Background: American coming from a academic/non-profit background with a focus on museology, material preservation, and libray/archival sciences. I'm married and approaching 40. I've been studying Japanese language and culture intermittently since grad school and believe I could make N2 or N1 within 2-3 years.
Situation: I'm experiencing a calculated mid-life change of profession and have been trying to make a go of moving to Japan for several years. I'd like to leverage these preservation skills in Japanese material culture – via daiku, miyadaiku, or funadaiku work (I have zero direct experience in this and was excited to learn). Even a cursory glance at immigration sites, talking with daiku, shows this wont work directly (visas, etc… for this type of work – if you're on this sub, you know the drill).
Ultimately, any workaround puts me SOL: for example, gaining N1 proficiency plus Japanese tradeschool puts me in my mid-40s and "too old" by most metrics (according to daiku I've spoken to) for starting an apprenticeship in woodworking or heritage preservation; ESL schools are mostly looking for young, unmarried new grads with TOEFL training (back to school a 3rd time with no guarantee of making the transition out); and finally… I'm just average.

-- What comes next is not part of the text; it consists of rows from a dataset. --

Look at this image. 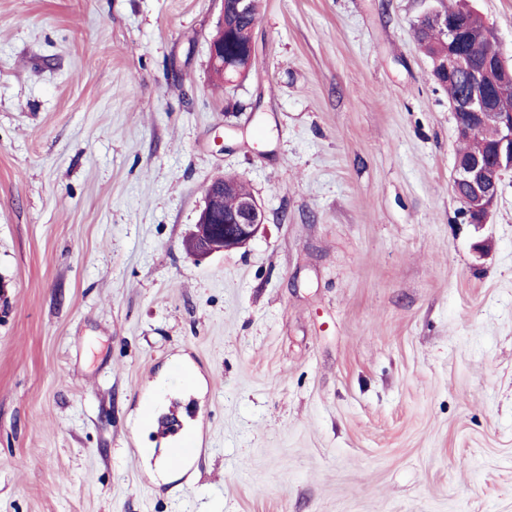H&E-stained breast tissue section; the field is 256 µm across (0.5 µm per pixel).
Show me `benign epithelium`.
<instances>
[{
    "label": "benign epithelium",
    "mask_w": 512,
    "mask_h": 512,
    "mask_svg": "<svg viewBox=\"0 0 512 512\" xmlns=\"http://www.w3.org/2000/svg\"><path fill=\"white\" fill-rule=\"evenodd\" d=\"M210 55L213 69L221 72L228 69L224 41H212ZM444 69L450 78L466 77L464 93L450 100V107L456 141L472 146L469 154H456L453 177V189H463L458 199L469 219L493 209L502 175L512 171V109L501 106V102L512 99V68L493 50L482 59L450 52ZM489 123L500 132L499 140L492 146L480 141V132ZM230 183L231 178L219 177L204 190L197 231L185 241L187 254L197 260L244 247L265 223V211L253 196L242 199L235 210L219 216L215 203Z\"/></svg>",
    "instance_id": "7a95c632"
}]
</instances>
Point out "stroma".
<instances>
[{"label":"stroma","mask_w":512,"mask_h":512,"mask_svg":"<svg viewBox=\"0 0 512 512\" xmlns=\"http://www.w3.org/2000/svg\"><path fill=\"white\" fill-rule=\"evenodd\" d=\"M448 3L262 0L228 88L219 0H0V512H512V172L465 223ZM224 175L267 221L198 263ZM153 390L190 475L138 453ZM201 451L198 436L185 430L172 443L170 466L182 468L190 464Z\"/></svg>","instance_id":"35a3bbf8"}]
</instances>
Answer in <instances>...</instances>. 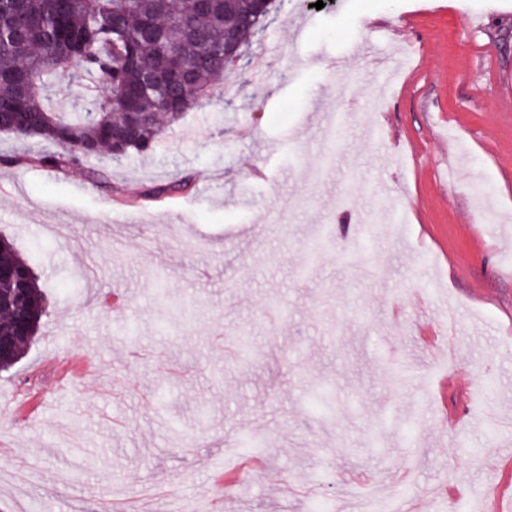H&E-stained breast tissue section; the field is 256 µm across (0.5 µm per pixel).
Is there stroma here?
<instances>
[{"label":"stroma","mask_w":512,"mask_h":512,"mask_svg":"<svg viewBox=\"0 0 512 512\" xmlns=\"http://www.w3.org/2000/svg\"><path fill=\"white\" fill-rule=\"evenodd\" d=\"M312 2L151 155L93 159L102 184L0 167V236L49 307L0 371V512L512 503V431L454 416L512 419V0Z\"/></svg>","instance_id":"1"}]
</instances>
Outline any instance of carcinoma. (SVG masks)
<instances>
[{
	"instance_id": "cac0c4a2",
	"label": "carcinoma",
	"mask_w": 512,
	"mask_h": 512,
	"mask_svg": "<svg viewBox=\"0 0 512 512\" xmlns=\"http://www.w3.org/2000/svg\"><path fill=\"white\" fill-rule=\"evenodd\" d=\"M253 0H0V130L20 141L54 147L31 159L15 153L0 164L34 162L66 171L112 142L122 156L146 155L166 125L198 106L224 75V38L247 35ZM191 71L194 94L176 111L166 108L172 69ZM66 86L87 102L76 109L55 89ZM29 313L46 314L44 291L28 261L0 238V336L13 335L12 304L19 281Z\"/></svg>"
}]
</instances>
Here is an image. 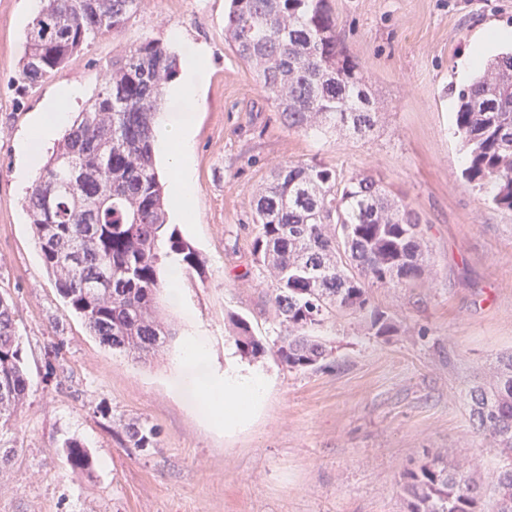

I'm good at my profession, proud of my work, but not great enough to truly leverage it overseas (indeed why would ANY Japanese company in their right mind hire a foreigner for a museum, library, archive, or trade job against a Japanese national, already trained in the nuances of their own language and culture?) I'd love to convince them otherwise but degrees, a few industry awards, and a couple of conference proceedings dont count for much.
Honestly, I'd do just about any job to get me and my partner to Japan – but I'm just not enough.
Conclusion: Not happening. Indeed without an "economically important" profession (engineering, tech, medicine, business, or just plain having a ton of money)- NO country really has an interest in you. You are a burden, a waste of resources, and not worth the effort of integrating you into Japanese society (or German, or British, or take your pick) no matter what you might be capable of. Frankly, my own country isn't doing much to convince me they want me either (awful healthcare, dwindling interest in higher ed and learning, insane prices in housing, gestures vaguely at everything)
Letting a dream die is hard. Really hard. I've tried so many avenues both here and abroad to make a move work for several years now – I'll never be enough. Again, no bitterness, no anger, just a genuine sadness that I'll never achieve something that seems so damn simple in theory, but impossible in practice.
So am I wrong? A huge blindspot I'm not seeing? Anybody else grappling with this – coming to terms with a dream denied? Curious about others thoughts! Thanks!